DHS has provided nearly $700 million over the past two years in SAFER grant funding directly to fire departments to hire, maintain, equip, and train their frontline personnel – and we need Congress to allocate more funds.

But no less meaningful and impactful to the work of recruitment and retention is the example that each of you set by serving every day. Firefighting and emergency service is a calling. Children do not dream of doing your job because the money is good.

So I close my remarks tonight with an ask of you and your crews.

In the days and months ahead: give voice to that calling. At gatherings like this, and in the halls of Congress; on college campuses; in Rotary Clubs; and at elementary school demonstration days: share your story of service.

Share the story of the time you found a child huddled in the corner of a burning room and pulled them to safety. The time you jumped into an icy river and smashed a window to rescue a family from their submerged car. The limb you saved with a timely tourniquet; the beloved pet you went back in for.

Tell the story of the toddler’s birthday party you drove the engine to, because they wanted to meet their heroes. Or the time you carried a grandmother down 30 flights of stairs when the elevator was out in her apartment building.
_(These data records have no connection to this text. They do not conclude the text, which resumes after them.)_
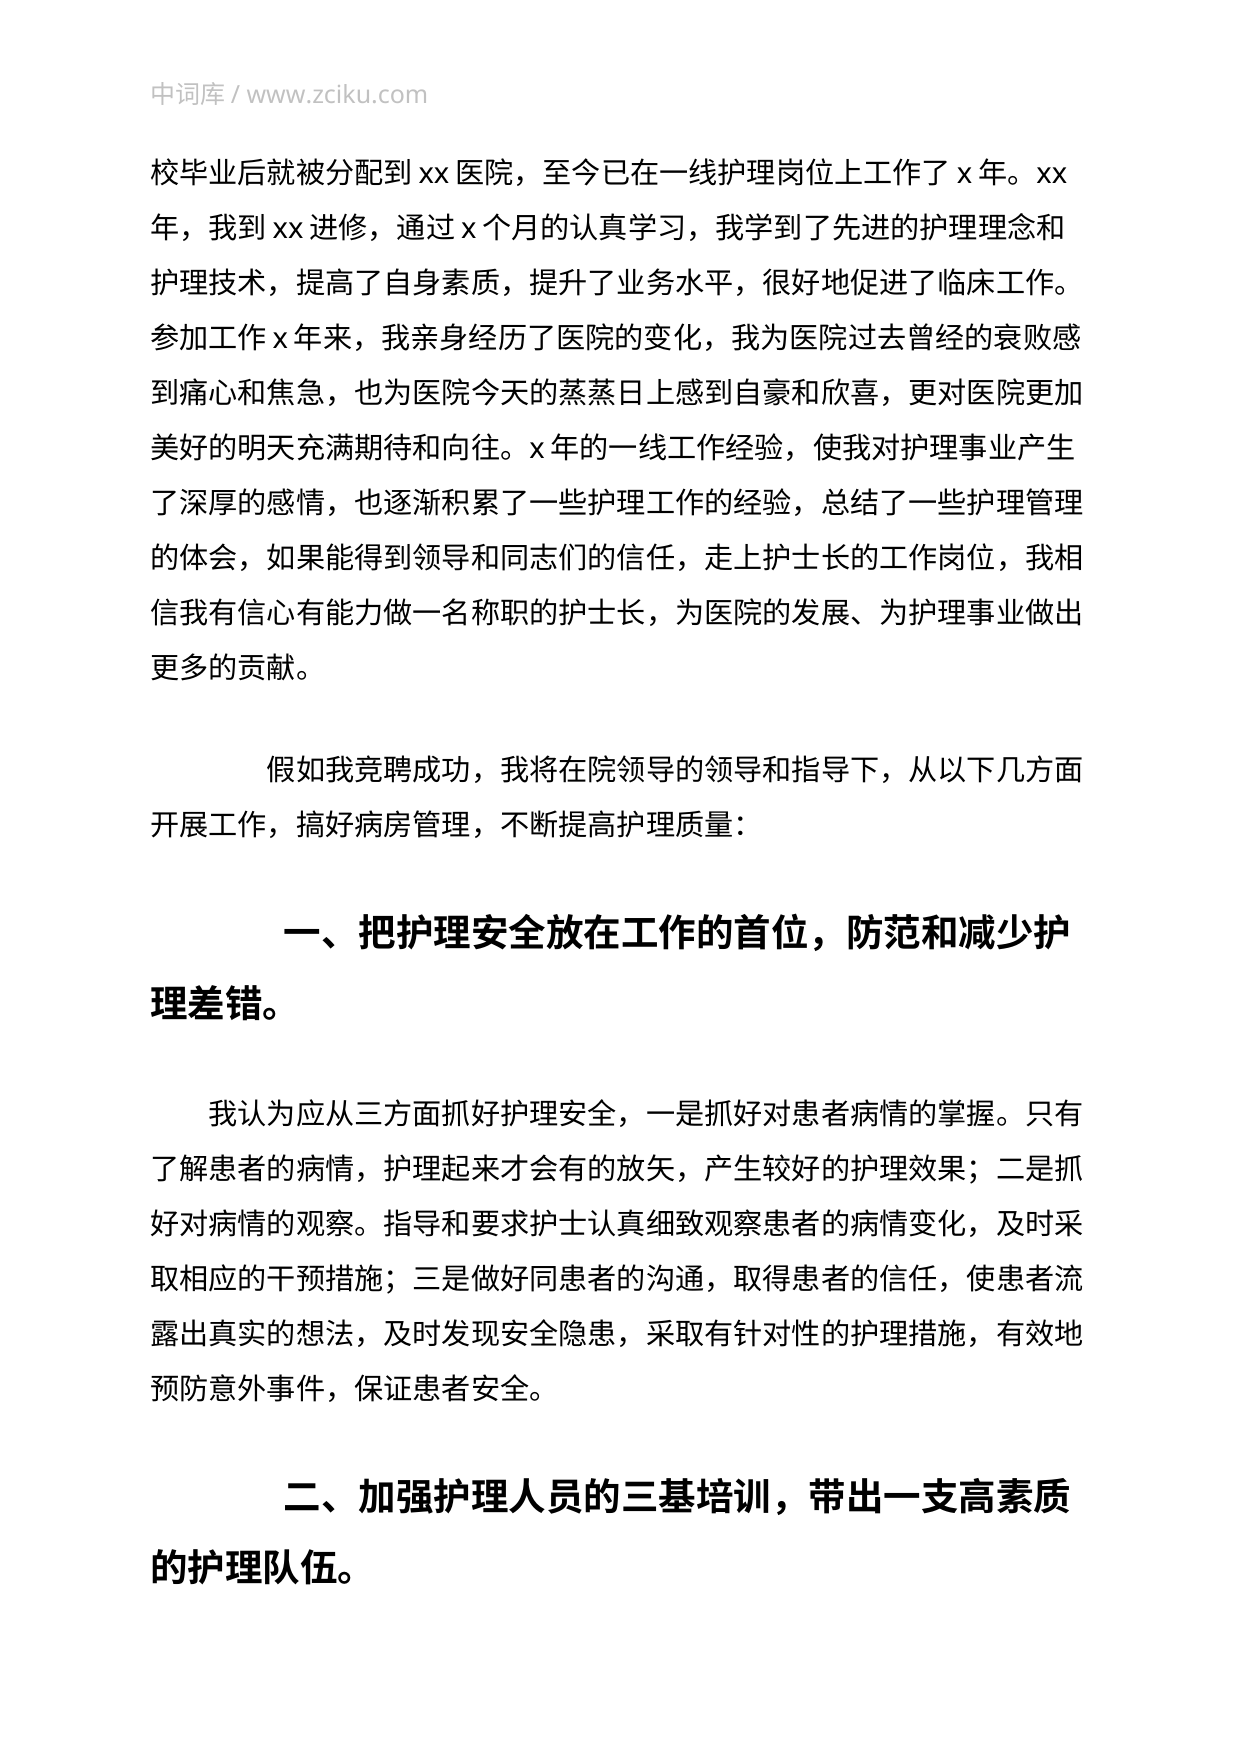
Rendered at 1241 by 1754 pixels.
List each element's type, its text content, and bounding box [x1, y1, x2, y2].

text 假如我竞聘成功，我将在院领导的领导和指导下，从以下几方面开展工作，搞好病房管理，不断提高护理质量： [150, 746, 1090, 843]
text 一、把护理安全放在工作的首位，防范和减少护理差错。 [150, 903, 1090, 1028]
text 我认为应从三方面抓好护理安全，一是抓好对患者病情的掌握。只有了解患者的病情，护理起来才会有的放矢，产生较好的护理效果；二是抓好对病情的观察。指导和要求护士认真细致观察患者的病情变化，及时采取相应的干预措施；三是做好同患者的沟通，取得患者的信任，使患者流露出真实的想法，及时发现安全隐患，采取有针对性的护理措施，有效地预防意外事件，保证患者安全。 [150, 1091, 1090, 1408]
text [150, 150, 1090, 687]
text 二、加强护理人员的三基培训，带出一支高素质的护理队伍。 [150, 1467, 1090, 1592]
Talk about the trench you dug that helped save a national park, or your first time cooking dinner for the station, or about the pride you felt when you jumped out of bed in the middle of the night or sprinted out of a baseball game because you got the call, and your crew, your neighbors, and your friends were counting on you.

When you share your stories, you call more people, of every background, to serve. You inspire your fellow first responders, your community, and your country. You show us what the best of America looks like, and you refill, I hope, your own sense of pride in your work.

I have been privileged throughout my time at the Department of Homeland Security to hear and see many of these stories. So long as I have this platform, you have my commitment to help you share them, as we work together to ensure the continued safety and security of our country.

Symposia such as this, and conveners like the CFSI, are essential. Thank you all very much for being here, and for your commitment to this important work. Thank you for the honor of speaking with you tonight. And thank you for all that you do, every day.